### AIM OF THE TASK
Each entry must appear in the answer exactly as written.

[Dataset entries]
::::::::::

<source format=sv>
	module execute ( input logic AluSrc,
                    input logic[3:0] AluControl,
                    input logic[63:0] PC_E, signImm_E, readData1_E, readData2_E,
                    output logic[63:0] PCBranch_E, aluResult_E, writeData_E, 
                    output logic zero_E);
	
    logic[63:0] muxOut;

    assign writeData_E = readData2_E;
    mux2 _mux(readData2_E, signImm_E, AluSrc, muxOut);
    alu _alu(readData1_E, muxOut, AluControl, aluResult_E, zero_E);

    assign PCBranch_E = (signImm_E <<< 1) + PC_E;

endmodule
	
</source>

::::::::::

### REPLY
<source format=sv>
	module execute ( input logic AluSrc,
                    input logic[3:0] AluControl,
                    input logic[63:0] PC_E, signImm_E, readData1_E, readData2_E,
                    output logic[63:0] PCBranch_E, aluResult_E, writeData_E, 
                    output logic zero_E);
	
    logic[63:0] muxOut;

    assign writeData_E = readData2_E;
    mux2 _mux(readData2_E, signImm_E, AluSrc, muxOut);
    alu _alu(readData1_E, muxOut, AluControl, aluResult_E, zero_E);

    assign PCBranch_E = (signImm_E <<< 1) + PC_E;

endmodule
	
</source>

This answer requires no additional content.